> _What is needed_
No pictures belong in the copy, but every line of the material below must be reproduced exactly.

> _Source data_
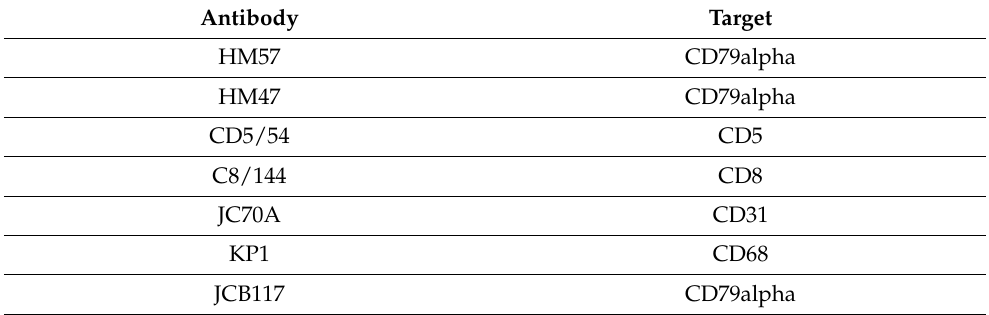
Table 2. Antibodies generated from peptide antigens that become useful diagnostic reagents.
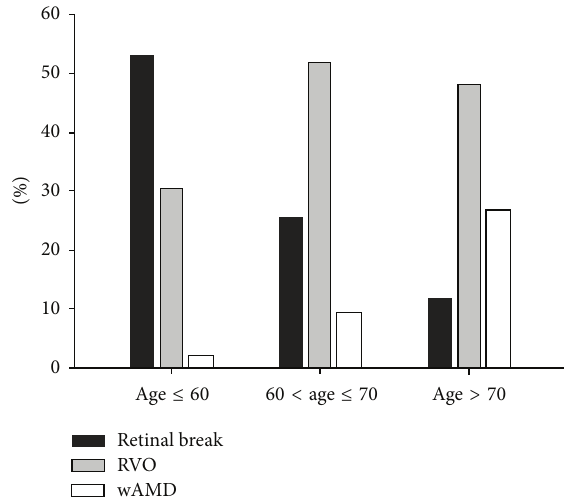
Figure 1: Causes of acute-onset vitreous hemorrhage of unknown origin according to age. Among patients aged ≤ 60 years, retinal break was the main cause of acute-onset VH of preoperatively unknown origin. Moreover, the proportion of cases of acute-onset VH of preoperatively unknown origin that was due to retinal break declined with age. In contrast to retinal break, the proportion of vitreous hemorrhage due to wAMD increased with age. Among patients aged > 60 years, RVO was the most common cause of acute- onset VH of preoperatively unknown origin. RVO, retinal vein occlusion; wAMD, wet age-related macular degeneration.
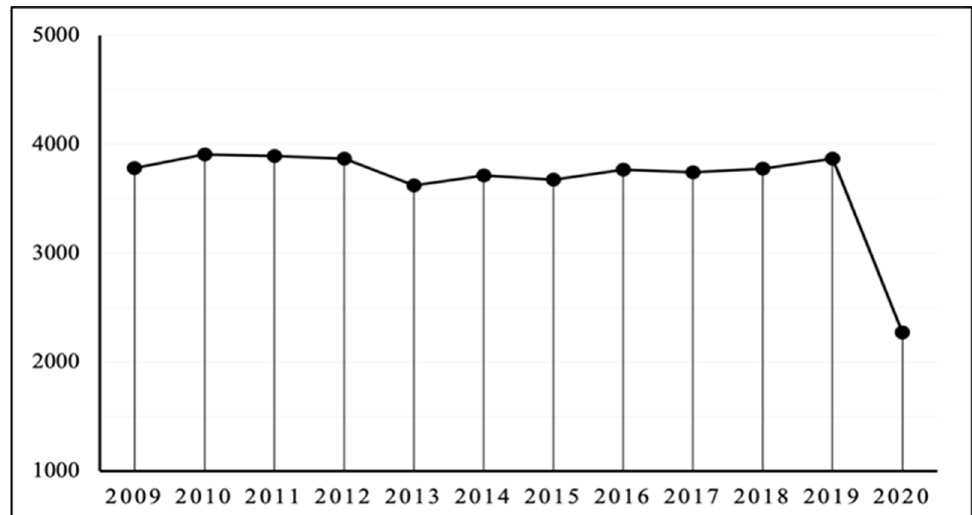
Figure 7. Passenger transportation by urban public means of transport between 2009 and 2020 in Poland in millions of people (own study, based on [45]).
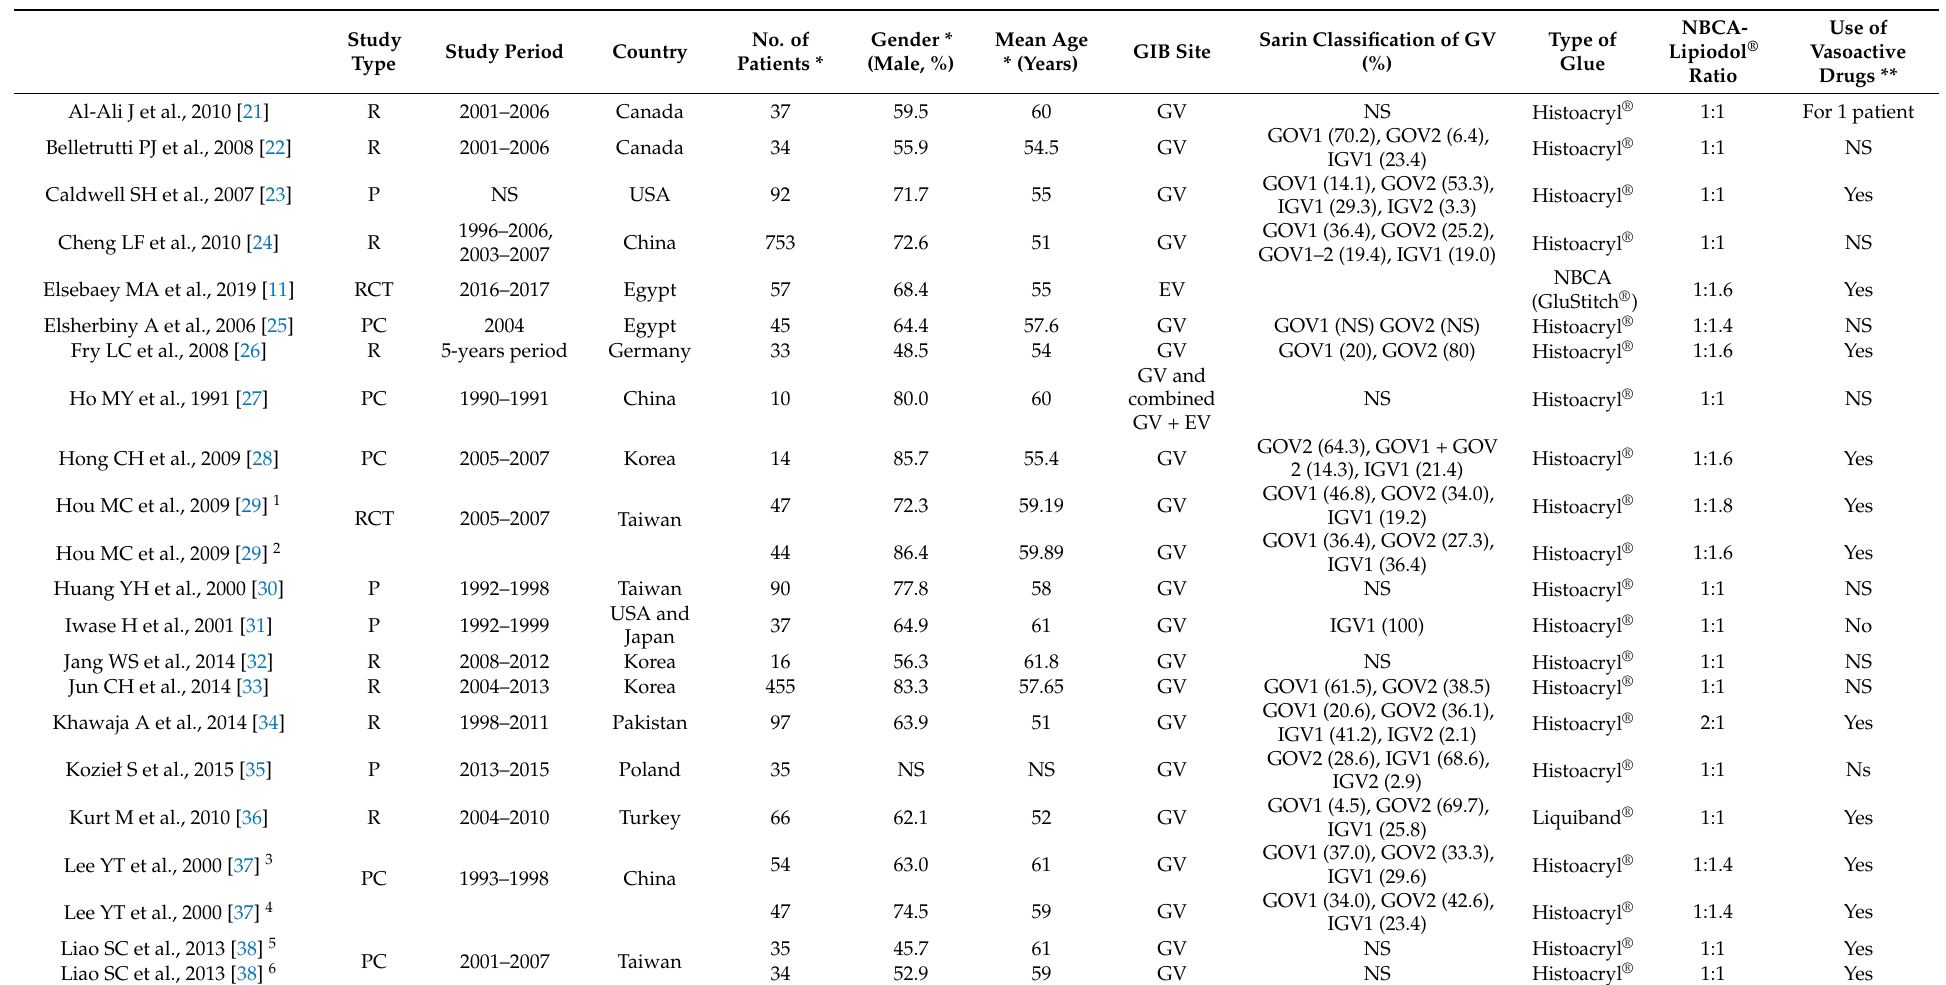
Table 1. Characteristics of the studies included in the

> _Exercise answer_
Table 2. Antibodies generated from peptide antigens that become useful diagnostic reagents.
Figure 1: Causes of acute-onset vitreous hemorrhage of unknown origin according to age. Among patients aged ≤ 60 years, retinal break was the main cause of acute-onset VH of preoperatively unknown origin. Moreover, the proportion of cases of acute-onset VH of preoperatively unknown origin that was due to retinal break declined with age. In contrast to retinal break, the proportion of vitreous hemorrhage due to wAMD increased with age. Among patients aged > 60 years, RVO was the most common cause of acute- onset VH of preoperatively unknown origin. RVO, retinal vein occlusion; wAMD, wet age-related macular degeneration.
Figure 7. Passenger transportation by urban public means of transport between 2009 and 2020 in Poland in millions of people (own study, based on [45]).
Table 1. Characteristics of the studies included in the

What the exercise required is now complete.